Tory ministers must abandon their “furtive executive approach” to Britain’s withdrawal from the EU, Sir Keir Starmer said today.
Starmer criticised the half-hearted defence of the judiciary from Liz Truss, the Lord Chancellor, and David Davis, the Brexit secretary, in the face of criticism following the high court decision on MPs’ right to vote on article 50 last week.
He highlighted the “corrosive” reality of politics in other nations where judges do as they are told by governments and urged Davis to condemn MPs and MEPs – from the Tories and UKIP – who have called for a more “democratic” judiciary.
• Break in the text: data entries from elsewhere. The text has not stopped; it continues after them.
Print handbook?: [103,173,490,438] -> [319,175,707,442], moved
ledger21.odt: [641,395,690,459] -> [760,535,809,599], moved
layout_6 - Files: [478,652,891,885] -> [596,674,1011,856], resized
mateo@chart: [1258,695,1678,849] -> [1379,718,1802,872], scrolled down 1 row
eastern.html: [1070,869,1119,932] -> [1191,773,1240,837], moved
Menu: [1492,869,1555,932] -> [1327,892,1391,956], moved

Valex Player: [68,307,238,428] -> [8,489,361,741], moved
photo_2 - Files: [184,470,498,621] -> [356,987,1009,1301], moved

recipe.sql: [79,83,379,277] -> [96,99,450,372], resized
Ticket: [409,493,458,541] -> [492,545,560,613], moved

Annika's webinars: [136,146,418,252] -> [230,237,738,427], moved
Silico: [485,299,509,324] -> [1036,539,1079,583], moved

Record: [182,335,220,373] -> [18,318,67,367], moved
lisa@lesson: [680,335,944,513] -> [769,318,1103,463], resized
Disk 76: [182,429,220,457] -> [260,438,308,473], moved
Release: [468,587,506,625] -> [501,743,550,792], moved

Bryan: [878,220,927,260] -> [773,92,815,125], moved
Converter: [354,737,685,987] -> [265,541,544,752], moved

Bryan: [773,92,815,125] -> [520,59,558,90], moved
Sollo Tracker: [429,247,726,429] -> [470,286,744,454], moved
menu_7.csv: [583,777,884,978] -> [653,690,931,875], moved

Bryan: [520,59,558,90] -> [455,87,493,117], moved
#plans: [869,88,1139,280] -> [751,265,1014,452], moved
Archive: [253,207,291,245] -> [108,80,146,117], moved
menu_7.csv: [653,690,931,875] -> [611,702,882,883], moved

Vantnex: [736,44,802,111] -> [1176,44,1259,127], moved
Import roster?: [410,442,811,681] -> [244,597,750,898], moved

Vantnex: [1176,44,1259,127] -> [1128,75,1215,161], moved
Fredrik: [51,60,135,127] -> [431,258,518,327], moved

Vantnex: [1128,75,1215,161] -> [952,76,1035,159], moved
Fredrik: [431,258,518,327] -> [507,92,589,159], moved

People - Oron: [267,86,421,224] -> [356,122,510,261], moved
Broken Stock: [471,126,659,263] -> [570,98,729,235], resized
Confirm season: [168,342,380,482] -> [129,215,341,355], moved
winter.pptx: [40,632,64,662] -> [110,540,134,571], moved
The reference to “democracy” in legal proceedings is seen as an attempt by some solicitors and barrister to undermine the independence of the judiciary from day-to-day politics.
Starmer, the shadow Brexit secretary, said again that Labour would not “frustrate” the process of triggering article 50 after a weekend of apparent differences between Jeremy Corbyn and MPs over the party’s stance.
Starmer urged the government “to stand back” and reconsider its approach to Brexit in the wake of the decision to ensure Parliament has its say on the triggering of article 50. He also encouraged the government to “act not only for the 52 per cent” who voted to leave but for the 48 per cent too.
There are only so many times one can ask “is that it?”, Starmer added. Whilst the government does not want to show its hand in the negotiations process, ministers must answer simple questions on Brexit, he said, while demanding reassurance on co-operation on crime and security as well as access to the single market.
Davis accused Labour of trying to “wreck” Britain’s negotiations over withdrawal from the EU.
Starmer’s views were echoed by questions from other Labour politicians, with former shadow attorney general Karl Turner asking for a stronger condemnation of the attacks on the judiciary. This was echoed by Yvette Cooper, chair of the home affairs select committee.
Hilary Benn, chair of the Brexit select committee, said the best way Davis could reassure both Leave and Remain supporters would be for him to release details of his plans. Ed Miliband said the best way Davis could build consensus would be through transparency.